== TASK DESCRIPTION ==
Render the lines below as a Markdown table with two columns, No. and Text, giving each line a row number and skipping blank lines. Leave the pictures out of the table.

[Saved entries]
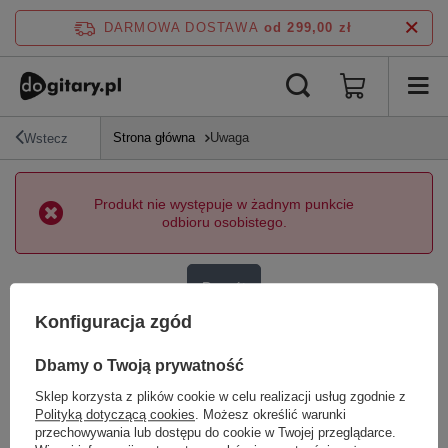
DARMOWA DOSTAWA
od 299,00 zł
Strona główna
Uwaga
Wstecz
Produkt nie występuje w żadnym punkcie
odbioru osobistego.
Powrót
Konfiguracja zgód
Dbamy o Twoją prywatność
Sklep korzysta z plików cookie w celu realizacji usług zgodnie z
Polityką dotyczącą cookies
. Możesz określić warunki
Zamówienia
przechowywania lub dostępu do cookie w Twojej przeglądarce.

== TASK OUTPUT ==
| No. | Text |
|---|---|
| 1 | DARMOWA DOSTAWA |
| 2 | od 299,00 zł |
| 3 | Strona główna |
| 4 | Uwaga |
| 5 | Wstecz |
| 6 | Produkt nie występuje w żadnym punkcie |
| 7 | odbioru osobistego. |
| 8 | Powrót |
| 9 | Konfiguracja zgód |
| 10 | Dbamy o Twoją prywatność |
| 11 | Sklep korzysta z plików cookie w celu realizacji usług zgodnie z |
| 12 | Polityką dotyczącą cookies |
| 13 | . Możesz określić warunki |
| 14 | Zamówienia |
| 15 | przechowywania lub dostępu do cookie w Twojej przeglądarce. |